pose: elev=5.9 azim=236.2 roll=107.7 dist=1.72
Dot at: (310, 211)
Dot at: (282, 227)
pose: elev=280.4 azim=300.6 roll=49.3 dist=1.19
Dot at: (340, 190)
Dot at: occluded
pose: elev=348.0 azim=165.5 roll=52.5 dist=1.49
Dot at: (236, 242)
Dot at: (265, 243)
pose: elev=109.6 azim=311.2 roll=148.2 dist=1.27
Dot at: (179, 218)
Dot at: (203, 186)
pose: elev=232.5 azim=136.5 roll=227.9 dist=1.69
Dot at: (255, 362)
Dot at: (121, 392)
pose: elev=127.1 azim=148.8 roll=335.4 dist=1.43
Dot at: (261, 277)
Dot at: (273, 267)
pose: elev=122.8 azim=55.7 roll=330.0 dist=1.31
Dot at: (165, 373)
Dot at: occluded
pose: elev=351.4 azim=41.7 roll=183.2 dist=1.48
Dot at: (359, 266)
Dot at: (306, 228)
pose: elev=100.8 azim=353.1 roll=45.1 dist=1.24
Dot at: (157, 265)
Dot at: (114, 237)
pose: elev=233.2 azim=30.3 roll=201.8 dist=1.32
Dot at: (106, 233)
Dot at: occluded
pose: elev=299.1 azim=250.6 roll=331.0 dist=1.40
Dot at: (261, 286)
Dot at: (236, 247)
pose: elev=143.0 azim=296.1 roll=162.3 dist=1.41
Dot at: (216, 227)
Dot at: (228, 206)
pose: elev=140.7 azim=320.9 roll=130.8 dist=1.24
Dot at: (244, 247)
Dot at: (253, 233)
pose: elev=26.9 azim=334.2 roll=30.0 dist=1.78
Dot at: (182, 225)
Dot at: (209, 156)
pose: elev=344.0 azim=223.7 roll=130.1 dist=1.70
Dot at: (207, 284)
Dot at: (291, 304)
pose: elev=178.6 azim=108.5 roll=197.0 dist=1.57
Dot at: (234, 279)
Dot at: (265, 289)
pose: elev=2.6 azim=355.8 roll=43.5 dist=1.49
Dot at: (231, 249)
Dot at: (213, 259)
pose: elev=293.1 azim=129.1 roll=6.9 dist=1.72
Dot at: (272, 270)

::::::::::

> [Requirement]
Write out all of the records above again, line by line, with nothing changed.

> [Response below]
pose: elev=5.9 azim=236.2 roll=107.7 dist=1.72
Dot at: (310, 211)
Dot at: (282, 227)
pose: elev=280.4 azim=300.6 roll=49.3 dist=1.19
Dot at: (340, 190)
Dot at: occluded
pose: elev=348.0 azim=165.5 roll=52.5 dist=1.49
Dot at: (236, 242)
Dot at: (265, 243)
pose: elev=109.6 azim=311.2 roll=148.2 dist=1.27
Dot at: (179, 218)
Dot at: (203, 186)
pose: elev=232.5 azim=136.5 roll=227.9 dist=1.69
Dot at: (255, 362)
Dot at: (121, 392)
pose: elev=127.1 azim=148.8 roll=335.4 dist=1.43
Dot at: (261, 277)
Dot at: (273, 267)
pose: elev=122.8 azim=55.7 roll=330.0 dist=1.31
Dot at: (165, 373)
Dot at: occluded
pose: elev=351.4 azim=41.7 roll=183.2 dist=1.48
Dot at: (359, 266)
Dot at: (306, 228)
pose: elev=100.8 azim=353.1 roll=45.1 dist=1.24
Dot at: (157, 265)
Dot at: (114, 237)
pose: elev=233.2 azim=30.3 roll=201.8 dist=1.32
Dot at: (106, 233)
Dot at: occluded
pose: elev=299.1 azim=250.6 roll=331.0 dist=1.40
Dot at: (261, 286)
Dot at: (236, 247)
pose: elev=143.0 azim=296.1 roll=162.3 dist=1.41
Dot at: (216, 227)
Dot at: (228, 206)
pose: elev=140.7 azim=320.9 roll=130.8 dist=1.24
Dot at: (244, 247)
Dot at: (253, 233)
pose: elev=26.9 azim=334.2 roll=30.0 dist=1.78
Dot at: (182, 225)
Dot at: (209, 156)
pose: elev=344.0 azim=223.7 roll=130.1 dist=1.70
Dot at: (207, 284)
Dot at: (291, 304)
pose: elev=178.6 azim=108.5 roll=197.0 dist=1.57
Dot at: (234, 279)
Dot at: (265, 289)
pose: elev=2.6 azim=355.8 roll=43.5 dist=1.49
Dot at: (231, 249)
Dot at: (213, 259)
pose: elev=293.1 azim=129.1 roll=6.9 dist=1.72
Dot at: (272, 270)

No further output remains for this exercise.